Cuando llegó la época del instituto, la cosa se torció de repente. Un día, mientras Roberto estaba en clase, ella recibió una fatídica llamada. Su marido había sufrido un accidente en la fábrica y se debatía entre la vida y la muerte. Lo ingresaron en el Hospital del Mar y pasó meses en coma.

La situación fue muy dura para la familia. Paco seguía vivo, pero como si no lo estuviera.

Desde la empresa al principio lo apoyaron. Sin embargo, pasados unos meses, le pagaron la indemnización y lo echaron a la calle, lo que significó un golpe terrible para la familia. Ella se consideraba una mujer viuda y con un hijo adolescente a cargo. Ya os podéis imaginar la situación.



Esa edad de por sí era dura, pero si a eso le sumabas la casi pérdida de un padre y largas horas de soledad, debido a las interminables jornadas de trabajo de su madre, el riesgo de que se descarriara era enorme.

Roberto empezó a cambiar a peor, su carácter se agrió y todo empezó a darle igual. Las notas en el instituto desmejoraron y se juntó con amistades peligrosas.
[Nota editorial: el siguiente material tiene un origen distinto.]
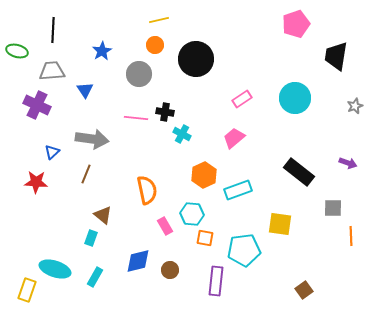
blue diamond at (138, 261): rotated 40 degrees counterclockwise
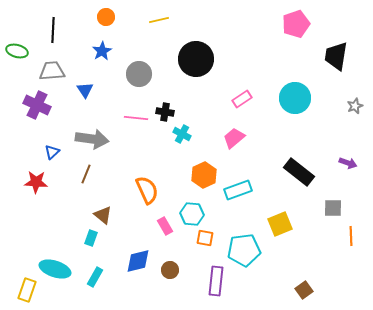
orange circle at (155, 45): moved 49 px left, 28 px up
orange semicircle at (147, 190): rotated 12 degrees counterclockwise
yellow square at (280, 224): rotated 30 degrees counterclockwise
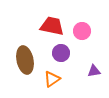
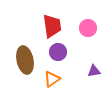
red trapezoid: rotated 70 degrees clockwise
pink circle: moved 6 px right, 3 px up
purple circle: moved 3 px left, 1 px up
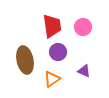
pink circle: moved 5 px left, 1 px up
purple triangle: moved 10 px left; rotated 32 degrees clockwise
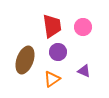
brown ellipse: rotated 32 degrees clockwise
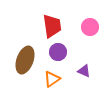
pink circle: moved 7 px right
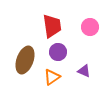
orange triangle: moved 2 px up
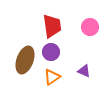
purple circle: moved 7 px left
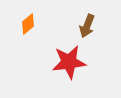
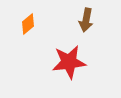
brown arrow: moved 1 px left, 6 px up; rotated 10 degrees counterclockwise
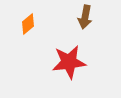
brown arrow: moved 1 px left, 3 px up
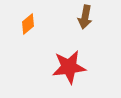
red star: moved 5 px down
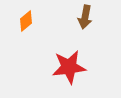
orange diamond: moved 2 px left, 3 px up
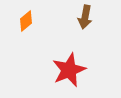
red star: moved 3 px down; rotated 16 degrees counterclockwise
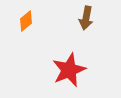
brown arrow: moved 1 px right, 1 px down
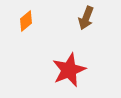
brown arrow: rotated 10 degrees clockwise
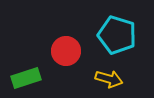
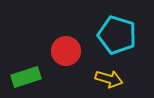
green rectangle: moved 1 px up
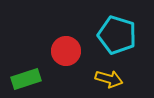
green rectangle: moved 2 px down
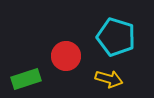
cyan pentagon: moved 1 px left, 2 px down
red circle: moved 5 px down
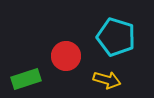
yellow arrow: moved 2 px left, 1 px down
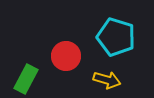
green rectangle: rotated 44 degrees counterclockwise
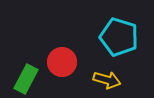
cyan pentagon: moved 3 px right
red circle: moved 4 px left, 6 px down
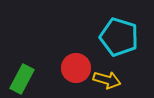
red circle: moved 14 px right, 6 px down
green rectangle: moved 4 px left
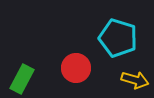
cyan pentagon: moved 1 px left, 1 px down
yellow arrow: moved 28 px right
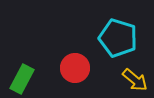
red circle: moved 1 px left
yellow arrow: rotated 24 degrees clockwise
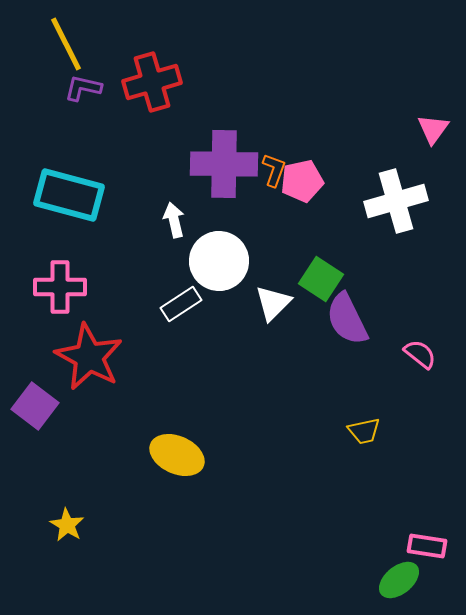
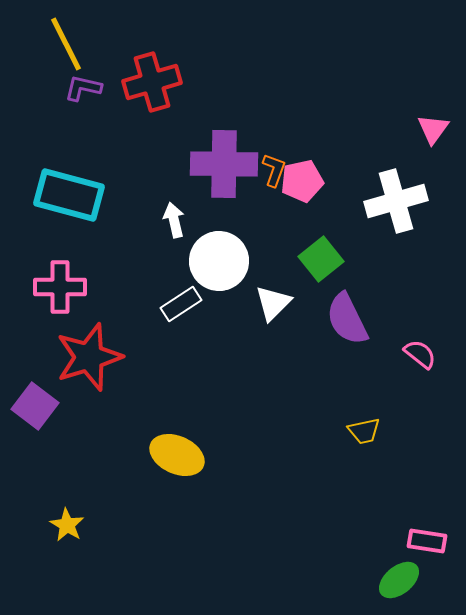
green square: moved 20 px up; rotated 18 degrees clockwise
red star: rotated 26 degrees clockwise
pink rectangle: moved 5 px up
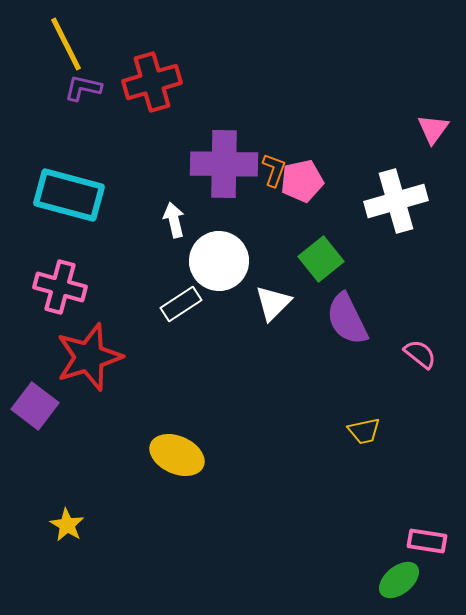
pink cross: rotated 15 degrees clockwise
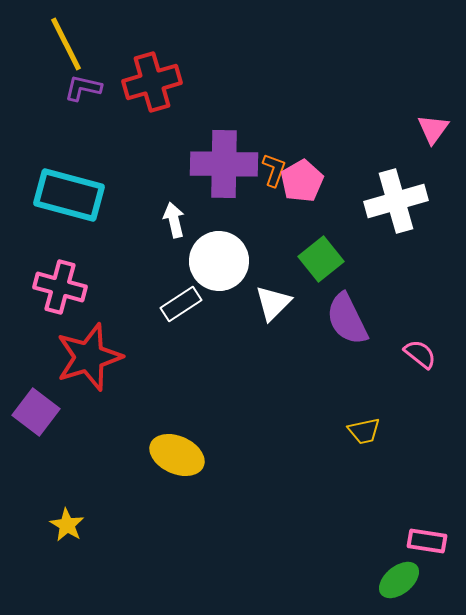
pink pentagon: rotated 18 degrees counterclockwise
purple square: moved 1 px right, 6 px down
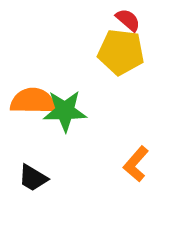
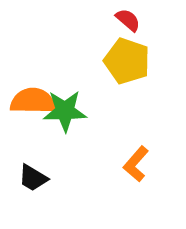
yellow pentagon: moved 6 px right, 9 px down; rotated 12 degrees clockwise
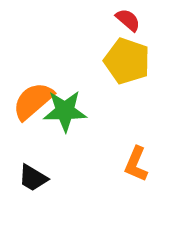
orange semicircle: rotated 42 degrees counterclockwise
orange L-shape: rotated 18 degrees counterclockwise
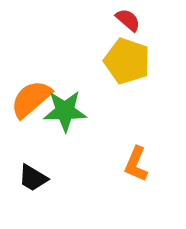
orange semicircle: moved 2 px left, 2 px up
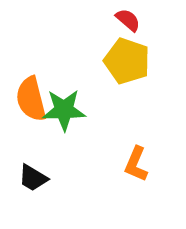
orange semicircle: rotated 63 degrees counterclockwise
green star: moved 1 px left, 1 px up
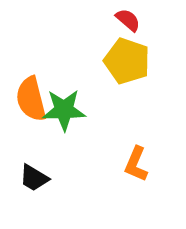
black trapezoid: moved 1 px right
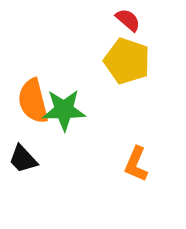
orange semicircle: moved 2 px right, 2 px down
black trapezoid: moved 11 px left, 19 px up; rotated 16 degrees clockwise
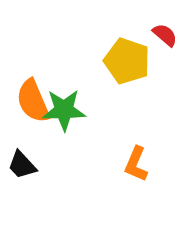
red semicircle: moved 37 px right, 15 px down
orange semicircle: rotated 9 degrees counterclockwise
black trapezoid: moved 1 px left, 6 px down
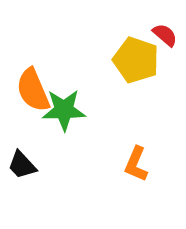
yellow pentagon: moved 9 px right, 1 px up
orange semicircle: moved 11 px up
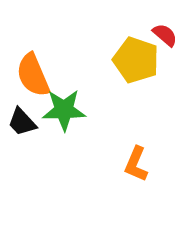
orange semicircle: moved 15 px up
black trapezoid: moved 43 px up
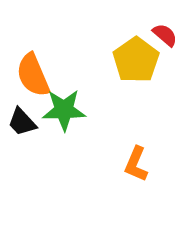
yellow pentagon: rotated 18 degrees clockwise
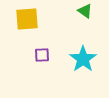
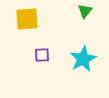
green triangle: rotated 35 degrees clockwise
cyan star: rotated 8 degrees clockwise
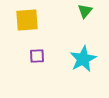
yellow square: moved 1 px down
purple square: moved 5 px left, 1 px down
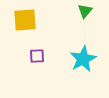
yellow square: moved 2 px left
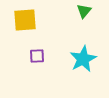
green triangle: moved 1 px left
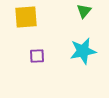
yellow square: moved 1 px right, 3 px up
cyan star: moved 8 px up; rotated 16 degrees clockwise
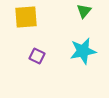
purple square: rotated 28 degrees clockwise
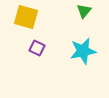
yellow square: rotated 20 degrees clockwise
purple square: moved 8 px up
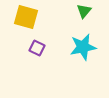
cyan star: moved 4 px up
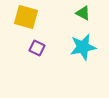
green triangle: moved 1 px left, 2 px down; rotated 42 degrees counterclockwise
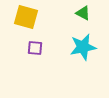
purple square: moved 2 px left; rotated 21 degrees counterclockwise
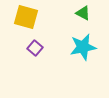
purple square: rotated 35 degrees clockwise
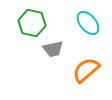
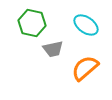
cyan ellipse: moved 2 px left, 2 px down; rotated 15 degrees counterclockwise
orange semicircle: moved 1 px left, 2 px up
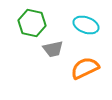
cyan ellipse: rotated 15 degrees counterclockwise
orange semicircle: rotated 16 degrees clockwise
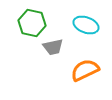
gray trapezoid: moved 2 px up
orange semicircle: moved 2 px down
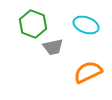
green hexagon: moved 1 px right, 1 px down; rotated 8 degrees clockwise
orange semicircle: moved 3 px right, 2 px down
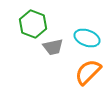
cyan ellipse: moved 1 px right, 13 px down
orange semicircle: rotated 20 degrees counterclockwise
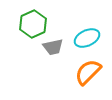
green hexagon: rotated 16 degrees clockwise
cyan ellipse: rotated 45 degrees counterclockwise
Su madre apenas lo podía controlar y todo se fue haciendo una pelota cada vez más grande.

Una mañana, después de largos meses en coma, la vida de Paco se apagó para siempre.

A Roberto le afectó mucho, ya que había cogido como rutina visitar a su padre casi a diario en el hospital. Lo echaba mucho de menos y esos encuentros lo calmaban un poco. A partir de su muerte, el control que la presencia de su padre ejercía sobre él desapareció y todo empezó a ser insoportable para la pobre Amparo.

Ella ya se había hecho la idea de vivir sin su Paco, pero lo que no pudo prever es el rumbo que cogió la actitud de Roberto.

Al principio, él simplemente estaba triste, pasaba mucho tiempo en su habitación, llorando y casi sin salir. Amparo no sabía qué hacer para alegrar un poco la vida de su pequeño, así que empezó a concederle todos los caprichos que le pedía a ver si de esta manera salía del pozo donde estaba metido.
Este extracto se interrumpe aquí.